What principles do you hold that would lead you to reject concentration camps?

My principle is that arbitrary imprisonment, the imprisonment of someone who has not committed a crime or is not suspected of having committed a crime, is a violation of human rights. This is not some rare stance. It's contained within the UDHR. It's implied by Habeas Corpus. As a legal concept, it goes back centuries if not millennia. It is the very bedrock upon which rule of law lay. And it interlocks with all other human rights. For example, a right to religion cannot be protected if the state can arbitrarily imprison people of the wrong religion anyway.

I do not believe lockdowns are in any way compatible with this idea. Certainly not as they were carried out in the UK. It was made illegal to leave your house without one of a specific list of reasons to do so. This meets the conditions of home imprisonment, as defined in Jalloh v. Home Secretary. The reason the bounds of imprisonment need to be broad is to protect people from being placed into imprisonment-like conditions and not have any legal recourse against them. I do not believe there's any "negotiation" or "democracy" than validates arbitrary imprisonment, and believe that any polity that endeavours to imprison the entire population immediately illegitimizes itself.

::::

Exercise brief >>
Continue the text on lockdowns and arbitrary imprisonment, starting after its last sentence. The rows that come next are from a different source than the text above.

Record extracts >>

::::

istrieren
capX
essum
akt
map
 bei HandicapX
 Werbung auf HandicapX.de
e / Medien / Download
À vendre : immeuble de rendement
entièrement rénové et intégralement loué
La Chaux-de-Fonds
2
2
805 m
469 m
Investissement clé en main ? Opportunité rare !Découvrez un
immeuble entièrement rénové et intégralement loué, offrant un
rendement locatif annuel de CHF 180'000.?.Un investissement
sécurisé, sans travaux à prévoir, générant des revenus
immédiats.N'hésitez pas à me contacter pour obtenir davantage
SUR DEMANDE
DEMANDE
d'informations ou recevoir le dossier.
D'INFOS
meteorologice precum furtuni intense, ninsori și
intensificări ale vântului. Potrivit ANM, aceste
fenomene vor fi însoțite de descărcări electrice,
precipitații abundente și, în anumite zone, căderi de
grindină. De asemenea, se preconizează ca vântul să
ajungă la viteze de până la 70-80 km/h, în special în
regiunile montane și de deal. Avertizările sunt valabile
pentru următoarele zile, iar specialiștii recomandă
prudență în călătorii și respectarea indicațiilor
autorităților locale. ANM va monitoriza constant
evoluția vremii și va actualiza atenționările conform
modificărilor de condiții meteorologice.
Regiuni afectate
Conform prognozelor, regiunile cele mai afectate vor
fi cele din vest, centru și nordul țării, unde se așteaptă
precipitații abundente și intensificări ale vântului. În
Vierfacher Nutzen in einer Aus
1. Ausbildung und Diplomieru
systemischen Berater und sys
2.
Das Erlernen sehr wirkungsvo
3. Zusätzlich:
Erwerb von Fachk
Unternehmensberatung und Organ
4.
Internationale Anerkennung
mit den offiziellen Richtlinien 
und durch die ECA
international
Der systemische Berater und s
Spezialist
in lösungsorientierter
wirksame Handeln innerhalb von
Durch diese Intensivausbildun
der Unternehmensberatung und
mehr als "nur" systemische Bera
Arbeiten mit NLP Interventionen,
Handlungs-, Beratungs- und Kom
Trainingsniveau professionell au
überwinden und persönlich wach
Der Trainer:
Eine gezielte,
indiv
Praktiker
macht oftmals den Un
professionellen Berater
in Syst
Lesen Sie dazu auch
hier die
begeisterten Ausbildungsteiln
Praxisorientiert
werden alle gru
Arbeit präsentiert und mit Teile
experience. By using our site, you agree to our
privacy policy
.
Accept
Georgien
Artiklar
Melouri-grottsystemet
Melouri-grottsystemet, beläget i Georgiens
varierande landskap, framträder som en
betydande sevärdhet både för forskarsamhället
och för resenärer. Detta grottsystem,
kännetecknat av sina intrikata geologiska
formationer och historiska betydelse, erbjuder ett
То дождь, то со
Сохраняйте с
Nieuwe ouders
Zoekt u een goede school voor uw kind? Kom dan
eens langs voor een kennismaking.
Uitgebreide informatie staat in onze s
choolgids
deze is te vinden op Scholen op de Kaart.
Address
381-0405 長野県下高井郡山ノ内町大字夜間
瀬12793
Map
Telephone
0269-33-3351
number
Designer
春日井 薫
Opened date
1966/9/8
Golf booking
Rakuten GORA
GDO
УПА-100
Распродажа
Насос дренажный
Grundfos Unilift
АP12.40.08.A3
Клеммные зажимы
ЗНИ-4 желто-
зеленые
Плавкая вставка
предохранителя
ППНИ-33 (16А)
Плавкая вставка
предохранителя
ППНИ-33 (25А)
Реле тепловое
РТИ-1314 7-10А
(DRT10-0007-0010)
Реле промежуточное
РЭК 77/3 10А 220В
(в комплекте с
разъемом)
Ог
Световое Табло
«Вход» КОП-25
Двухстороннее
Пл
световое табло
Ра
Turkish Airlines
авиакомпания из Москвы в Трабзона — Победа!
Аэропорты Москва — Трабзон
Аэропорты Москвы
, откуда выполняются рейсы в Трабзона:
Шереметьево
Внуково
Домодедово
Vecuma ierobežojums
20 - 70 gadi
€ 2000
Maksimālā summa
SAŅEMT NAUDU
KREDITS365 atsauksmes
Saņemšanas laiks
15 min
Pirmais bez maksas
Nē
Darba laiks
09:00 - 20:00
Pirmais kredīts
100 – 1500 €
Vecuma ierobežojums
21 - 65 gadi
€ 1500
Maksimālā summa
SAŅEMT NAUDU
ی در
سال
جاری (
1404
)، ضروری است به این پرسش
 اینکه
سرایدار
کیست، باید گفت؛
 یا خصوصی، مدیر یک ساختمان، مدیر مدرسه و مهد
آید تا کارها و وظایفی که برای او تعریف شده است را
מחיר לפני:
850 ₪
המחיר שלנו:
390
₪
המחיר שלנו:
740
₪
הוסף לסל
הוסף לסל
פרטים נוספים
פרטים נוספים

::::

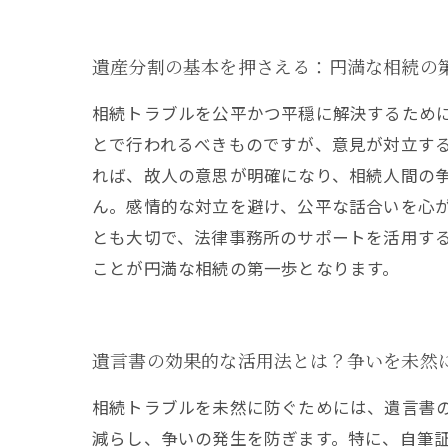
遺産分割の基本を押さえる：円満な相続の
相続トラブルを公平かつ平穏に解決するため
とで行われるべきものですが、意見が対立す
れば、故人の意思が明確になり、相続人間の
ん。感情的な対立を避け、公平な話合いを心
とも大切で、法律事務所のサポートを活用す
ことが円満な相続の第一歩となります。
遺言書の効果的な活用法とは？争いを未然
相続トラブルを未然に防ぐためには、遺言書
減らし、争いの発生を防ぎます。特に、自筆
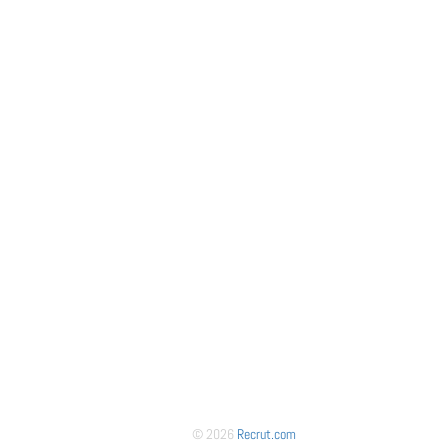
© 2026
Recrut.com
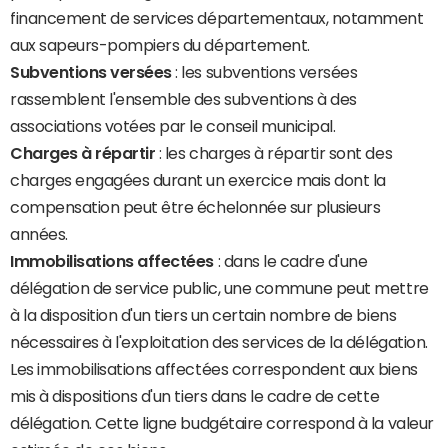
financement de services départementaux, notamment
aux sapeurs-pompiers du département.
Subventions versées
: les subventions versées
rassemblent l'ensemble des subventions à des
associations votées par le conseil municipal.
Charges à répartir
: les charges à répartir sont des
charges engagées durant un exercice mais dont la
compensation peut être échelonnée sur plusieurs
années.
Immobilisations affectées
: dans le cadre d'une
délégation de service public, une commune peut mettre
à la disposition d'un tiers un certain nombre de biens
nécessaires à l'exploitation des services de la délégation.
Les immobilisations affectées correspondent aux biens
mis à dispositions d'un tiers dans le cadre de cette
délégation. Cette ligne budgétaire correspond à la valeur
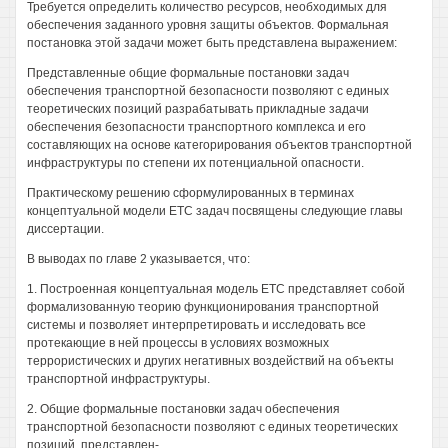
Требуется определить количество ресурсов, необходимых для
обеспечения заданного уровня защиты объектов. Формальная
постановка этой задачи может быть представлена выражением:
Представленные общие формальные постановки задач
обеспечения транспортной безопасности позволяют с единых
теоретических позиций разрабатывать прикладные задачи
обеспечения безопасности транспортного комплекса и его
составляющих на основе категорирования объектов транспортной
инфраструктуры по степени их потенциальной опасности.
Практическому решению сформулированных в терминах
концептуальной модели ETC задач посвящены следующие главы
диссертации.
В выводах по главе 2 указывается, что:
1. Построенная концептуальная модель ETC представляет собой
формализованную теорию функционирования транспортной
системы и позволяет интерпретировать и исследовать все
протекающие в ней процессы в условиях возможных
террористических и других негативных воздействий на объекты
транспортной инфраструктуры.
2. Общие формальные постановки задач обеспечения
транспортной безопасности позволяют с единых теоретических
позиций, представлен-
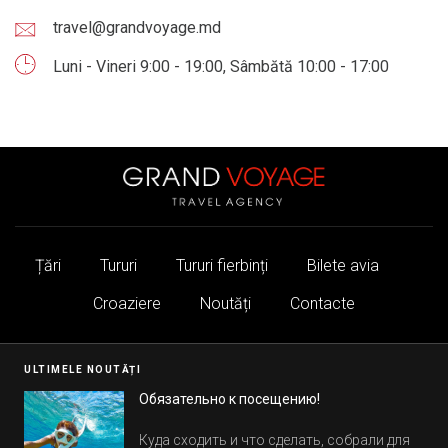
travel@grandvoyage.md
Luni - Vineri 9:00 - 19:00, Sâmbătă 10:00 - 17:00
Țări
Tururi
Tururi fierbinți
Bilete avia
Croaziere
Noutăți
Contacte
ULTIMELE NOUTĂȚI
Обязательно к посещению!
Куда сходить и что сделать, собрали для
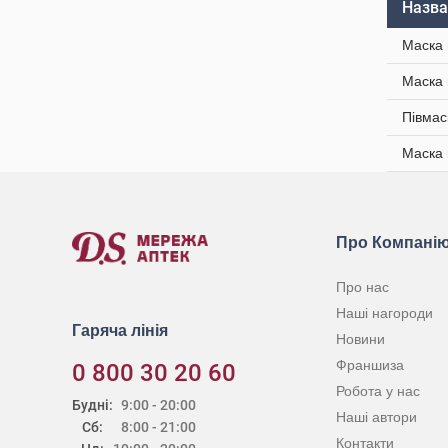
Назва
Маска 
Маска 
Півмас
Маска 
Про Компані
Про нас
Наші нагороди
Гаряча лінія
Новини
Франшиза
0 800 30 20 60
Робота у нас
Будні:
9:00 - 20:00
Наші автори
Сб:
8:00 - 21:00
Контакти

::::

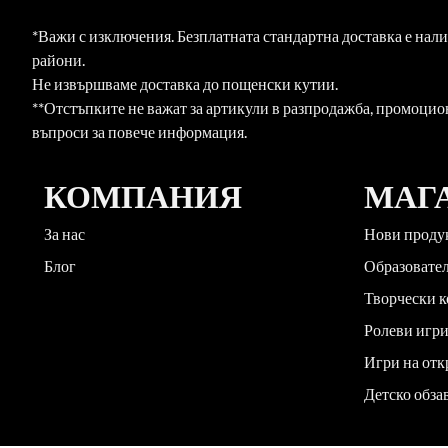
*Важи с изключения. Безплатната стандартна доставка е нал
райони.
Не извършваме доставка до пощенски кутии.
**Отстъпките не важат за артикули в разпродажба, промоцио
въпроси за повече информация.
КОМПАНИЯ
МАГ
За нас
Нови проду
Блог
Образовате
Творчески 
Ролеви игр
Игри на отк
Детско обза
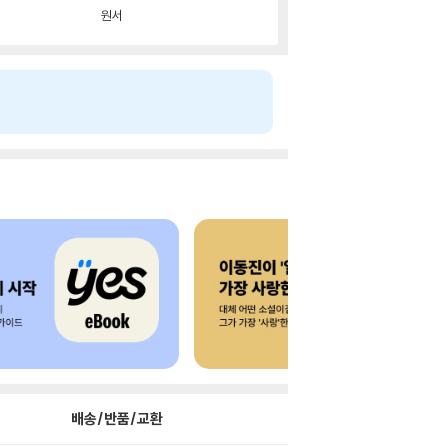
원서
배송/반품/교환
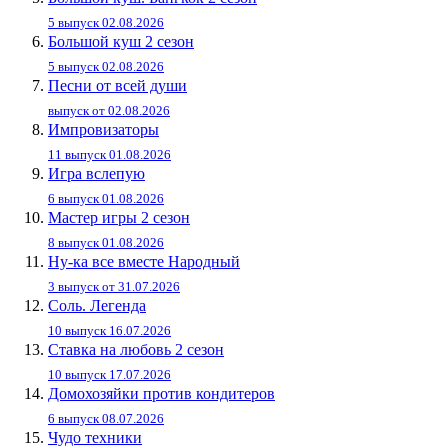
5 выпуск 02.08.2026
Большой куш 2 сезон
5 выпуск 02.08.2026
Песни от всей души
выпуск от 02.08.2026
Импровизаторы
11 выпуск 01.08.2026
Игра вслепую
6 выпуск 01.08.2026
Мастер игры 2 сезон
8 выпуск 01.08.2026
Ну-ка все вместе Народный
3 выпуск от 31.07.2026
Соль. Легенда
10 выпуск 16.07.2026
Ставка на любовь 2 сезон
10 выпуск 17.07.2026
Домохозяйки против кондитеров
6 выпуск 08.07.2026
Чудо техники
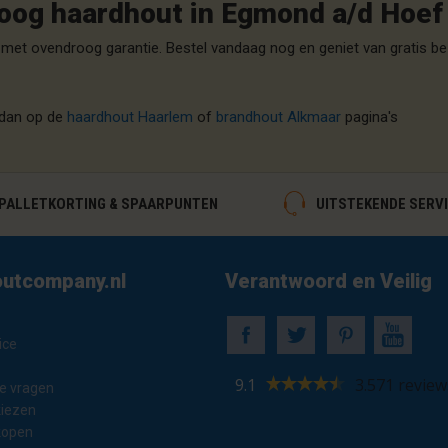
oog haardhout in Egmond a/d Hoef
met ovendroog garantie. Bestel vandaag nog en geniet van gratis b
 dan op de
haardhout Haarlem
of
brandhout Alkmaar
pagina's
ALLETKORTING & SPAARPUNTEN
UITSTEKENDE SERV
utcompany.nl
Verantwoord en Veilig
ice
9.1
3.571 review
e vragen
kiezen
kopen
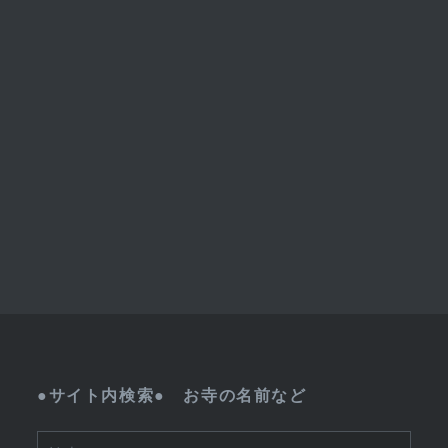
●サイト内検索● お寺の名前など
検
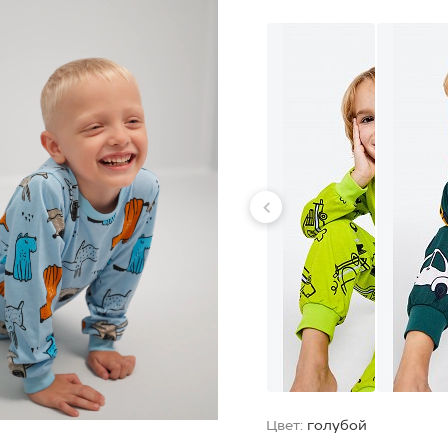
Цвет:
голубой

::::

Response to the task >>
Because of this, it is unclear to me on what grounds supporters of lockdowns can claim to meaningfully oppose concentration camps beyond specifically rejecting concentration camps for aesthetic reasons. How can you okay the repeated arbitrary imprisonment of billions of people on the flimsiest of pretexts yet draw a sharp line only at that specific form of arbitrary imprisonment? To me, that they were imprisoned at all is the crime, not the specific details of where you then place your prisoners. Imprisoning people for no reason does not become good because you give them nice, cushy prisons. It does not help that Australia actually did set up camps, either.

Similar applies to vaccine mandates. Medical treatment without informed consent is somewhere between assault, battery and grievous bodily harm. Injections specifically are likely to be the latter because they pierce the skin. Even leaving the vaccine mandates aside, informed consent under duress due to lockdowns is a serious problem that was entirely ignored. How many people got the vaccines because they were suffering under the indignity and abuses of lockdowns, and falsely believed that submitting to vaccination would end those abuses? They would not believe it for no reason, because governments claimed that people being vaccinated would end lockdowns. Did those carrying out vaccinations early on, even before any of the mandates, ever take pause to consider whether the people they were injecting had actually given informed consent, or were instead doing so under duress?